| Objective |
Using the writing guide below, explain in one to three sentences why you should be careful about changing a page's title once the page has real content.

| Passage |
Titles use sentence case. Capitalize the title the way you would a sentence.

Think about your title question carefully. Changing the title will change the URL of the page, so once the page has gotten going (e.g. has some real content on it) be conservative about changing the title, as it will break any links others might have made to your page. (Even changing the title case will break links).

Look around the site for examples of good title questions.

Your question may ask something that people find offensive to ask. As an example, many people find the question "Did the Holocaust happen?" to be an offensive question to ask -- it is infuriating that this would even be questioned. While we understand the objection to such question, it may be in the best interest of the truth to write such questions, because if people telling the truth do not write articles with that search text, people asking that question will find only lies online. (We'll write more about this issue at a later date)

Origin and Prevalence

Your origin and prevalence section answers the question: "Who is asking the title question and in what context?"

As an example, if your title question is "Do women make 82 cents on the dollar compared to males?" then you want to show some places people make that claim and some places where it is disputed. This is not where you answer the question -- it's just where you show the question is being asked.

If it makes sense to rename this section to something more topic-specific, such as "Why This Question Is Important", go ahead and do that.

If the question is a very old question, save the detailed history for the Issues and Analysis section. Just note that it is a very old question and show some places where the question (or claims related to the question) have popped up recently.

| Recorded data |

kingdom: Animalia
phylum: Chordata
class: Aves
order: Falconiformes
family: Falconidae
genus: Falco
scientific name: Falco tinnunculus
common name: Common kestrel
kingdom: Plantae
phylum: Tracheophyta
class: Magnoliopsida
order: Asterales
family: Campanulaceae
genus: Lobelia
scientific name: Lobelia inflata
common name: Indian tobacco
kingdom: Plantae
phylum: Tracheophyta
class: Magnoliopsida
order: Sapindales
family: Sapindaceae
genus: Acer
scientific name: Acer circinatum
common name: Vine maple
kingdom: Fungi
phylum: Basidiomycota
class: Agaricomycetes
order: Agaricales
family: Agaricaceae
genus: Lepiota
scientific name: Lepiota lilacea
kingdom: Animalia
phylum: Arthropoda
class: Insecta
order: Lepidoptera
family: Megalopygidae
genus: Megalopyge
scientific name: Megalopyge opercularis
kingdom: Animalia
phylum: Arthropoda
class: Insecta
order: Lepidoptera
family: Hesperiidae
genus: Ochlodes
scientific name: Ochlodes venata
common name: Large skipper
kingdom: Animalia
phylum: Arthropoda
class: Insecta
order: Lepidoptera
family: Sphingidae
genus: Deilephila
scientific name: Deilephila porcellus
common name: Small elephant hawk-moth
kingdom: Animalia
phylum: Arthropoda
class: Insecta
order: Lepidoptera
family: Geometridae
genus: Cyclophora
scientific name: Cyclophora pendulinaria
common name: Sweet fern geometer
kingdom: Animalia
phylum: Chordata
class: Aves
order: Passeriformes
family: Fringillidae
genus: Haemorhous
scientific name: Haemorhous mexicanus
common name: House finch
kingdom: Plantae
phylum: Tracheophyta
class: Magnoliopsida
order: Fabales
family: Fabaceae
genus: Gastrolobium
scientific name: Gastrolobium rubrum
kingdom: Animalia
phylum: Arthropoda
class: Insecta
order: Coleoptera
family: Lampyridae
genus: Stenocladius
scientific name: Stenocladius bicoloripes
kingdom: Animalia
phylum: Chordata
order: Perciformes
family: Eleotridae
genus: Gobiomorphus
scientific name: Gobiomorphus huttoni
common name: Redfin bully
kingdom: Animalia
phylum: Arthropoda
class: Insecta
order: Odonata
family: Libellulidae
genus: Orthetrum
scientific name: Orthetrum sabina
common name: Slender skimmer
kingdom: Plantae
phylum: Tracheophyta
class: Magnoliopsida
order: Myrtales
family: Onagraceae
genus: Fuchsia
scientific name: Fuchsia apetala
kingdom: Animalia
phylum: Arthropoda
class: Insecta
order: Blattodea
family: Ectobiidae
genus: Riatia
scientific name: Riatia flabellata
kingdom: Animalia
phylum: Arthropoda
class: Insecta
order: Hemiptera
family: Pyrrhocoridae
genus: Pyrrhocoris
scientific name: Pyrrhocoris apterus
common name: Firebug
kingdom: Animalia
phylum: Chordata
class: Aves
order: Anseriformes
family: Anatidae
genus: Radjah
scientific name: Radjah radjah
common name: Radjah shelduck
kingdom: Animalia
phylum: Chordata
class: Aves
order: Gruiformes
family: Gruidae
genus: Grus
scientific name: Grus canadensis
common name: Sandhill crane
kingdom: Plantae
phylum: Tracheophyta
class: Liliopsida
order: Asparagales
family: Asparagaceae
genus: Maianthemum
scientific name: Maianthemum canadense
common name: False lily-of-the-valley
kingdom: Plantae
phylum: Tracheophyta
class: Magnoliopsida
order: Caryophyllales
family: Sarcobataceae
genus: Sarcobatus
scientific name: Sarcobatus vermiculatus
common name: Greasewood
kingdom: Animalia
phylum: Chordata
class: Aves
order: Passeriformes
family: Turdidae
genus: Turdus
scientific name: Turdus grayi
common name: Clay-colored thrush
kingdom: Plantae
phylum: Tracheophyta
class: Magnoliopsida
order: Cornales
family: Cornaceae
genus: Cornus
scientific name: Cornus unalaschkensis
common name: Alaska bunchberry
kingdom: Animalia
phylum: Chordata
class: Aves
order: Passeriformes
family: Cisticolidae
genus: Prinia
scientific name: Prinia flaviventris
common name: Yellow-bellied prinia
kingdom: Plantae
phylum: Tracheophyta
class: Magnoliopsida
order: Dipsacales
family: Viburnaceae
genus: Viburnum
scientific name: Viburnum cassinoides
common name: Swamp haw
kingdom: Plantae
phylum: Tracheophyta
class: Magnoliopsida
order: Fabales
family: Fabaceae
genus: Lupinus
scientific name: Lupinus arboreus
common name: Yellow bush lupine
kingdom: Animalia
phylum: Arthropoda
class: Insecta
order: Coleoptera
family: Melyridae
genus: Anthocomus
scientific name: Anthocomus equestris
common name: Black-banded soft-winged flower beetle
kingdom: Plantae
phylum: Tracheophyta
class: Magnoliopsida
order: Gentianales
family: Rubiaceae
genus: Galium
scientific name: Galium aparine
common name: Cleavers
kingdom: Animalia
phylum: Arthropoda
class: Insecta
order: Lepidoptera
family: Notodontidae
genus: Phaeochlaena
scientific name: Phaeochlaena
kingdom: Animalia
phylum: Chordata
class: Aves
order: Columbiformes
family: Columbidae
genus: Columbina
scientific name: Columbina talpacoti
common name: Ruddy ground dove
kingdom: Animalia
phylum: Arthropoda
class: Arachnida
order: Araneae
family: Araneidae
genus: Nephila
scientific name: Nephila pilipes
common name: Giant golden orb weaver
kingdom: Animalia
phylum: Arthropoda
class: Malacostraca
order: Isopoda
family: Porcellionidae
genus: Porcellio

| Task result |
Changing the title changes the page's URL, which breaks any links that others may have made to the page. Even changing only the capitalization of the title breaks those links.